Wednesday, April 21, 2021

A BEAUTY SPOT

View from the Rincon along San Lorenzo Canyon, circa 1920 - Author's Personal Collection

"Even though not a resident of Santa Cruz, permit me, as one feeling for your best interests, to make a suggestion. We Easterners, when coming to California, are always greatly impressed by your rare redwood trees. Your cliff and Big Tree drives are your foremost attractions for us, so your livery men tell me. They say the canyon of the San Lorenzo river is always greatly admired. I believe it is a wonderful sight, especially that section between the Powder Mills and Rincon."

View of the California Powder Works from Beauties of California by N.W. Griswold, 1883

"To look down from the picturesque drive to the clear water of the river, hundreds of feet below, to see those great Sempervirens stretch their stately branches hundreds of feet above us, is a sensation not entirely of this earth. People of Santa Cruz, surely you do not appreciate this 'Grand Canyon of the San Lorenzo'. Would that you would call it some such name, as the one I propose above, and would make efforts to preserve it for future ages. Already almost all of the western banks have been stripped. A few days ago, when I was driven on this road, woodmen with their yoked oxen were laying bare still more of these monarchs that have taken thousands of years in their formation. I am told that the only reason the Eastern slope of the canyon is not laid bare is that as yet no road reaches across the river to it. What a reason!"

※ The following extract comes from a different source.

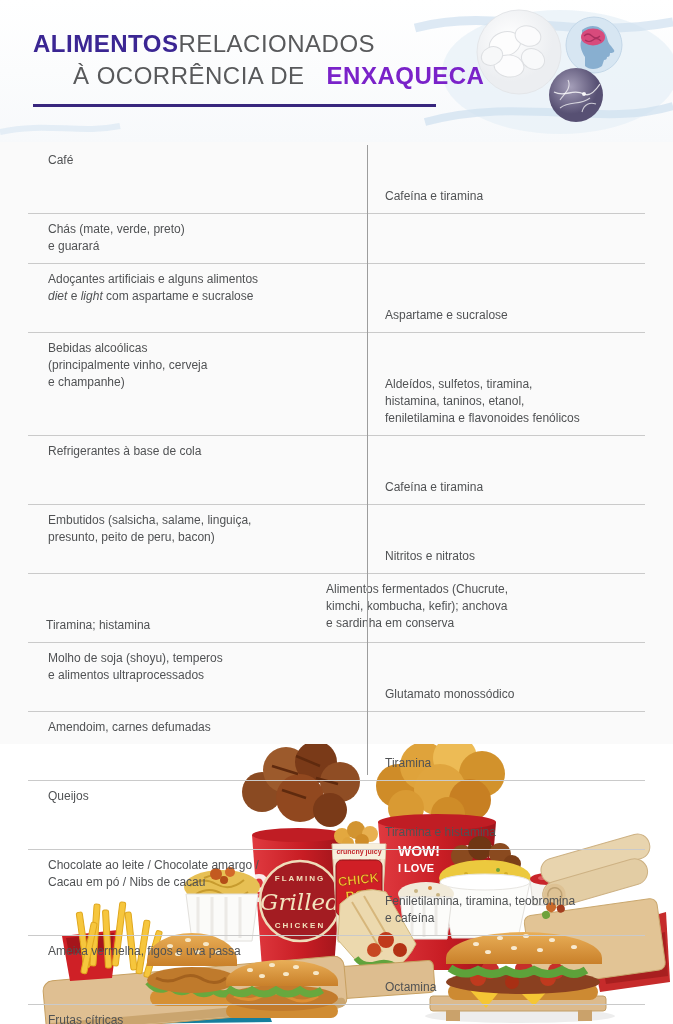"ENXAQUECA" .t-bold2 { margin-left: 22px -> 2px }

"People of Santa Cruz, you admit that this spot is perhaps the grandest piece of mountain scenery for visitors that you possess, and yet you are doing absolutely nothing to preserve it. It is not five miles from town, a rich heritage to you. Do not let it be wasted for its mere value in cord wood. I am told the estate of Henry Cowell owns the land. I do not know the parties, but surely no difficulty would be encountered, if the city would attempt to come to some understanding with them, whereby this wonderful 'Grand Canyon of the San Lorenzo' might be preserved for all time as a beauty spot of Santa Cruz."

This editorial, signed simply from an "Eastern Visitor", appeared in June 30, 1904 Santa Cruz Evening Sentinel.

Just a few years before this was written, Henry Cowell did begin to log his land adjacent to the Welch family's Big Trees Grove resort. Eventually most of the Eastern portion of San Lorenzo Canyon also fell to the logger's ax. It would take another 50 years after this editorial, and thanks to Samuel Cowell, before the spectacular San Lorenzo Canyon finally came under the protection of the State of California. This southern portion of what is now Henry Cowell Redwoods State Park is covered in over one hundred years of impressive second growth redwoods.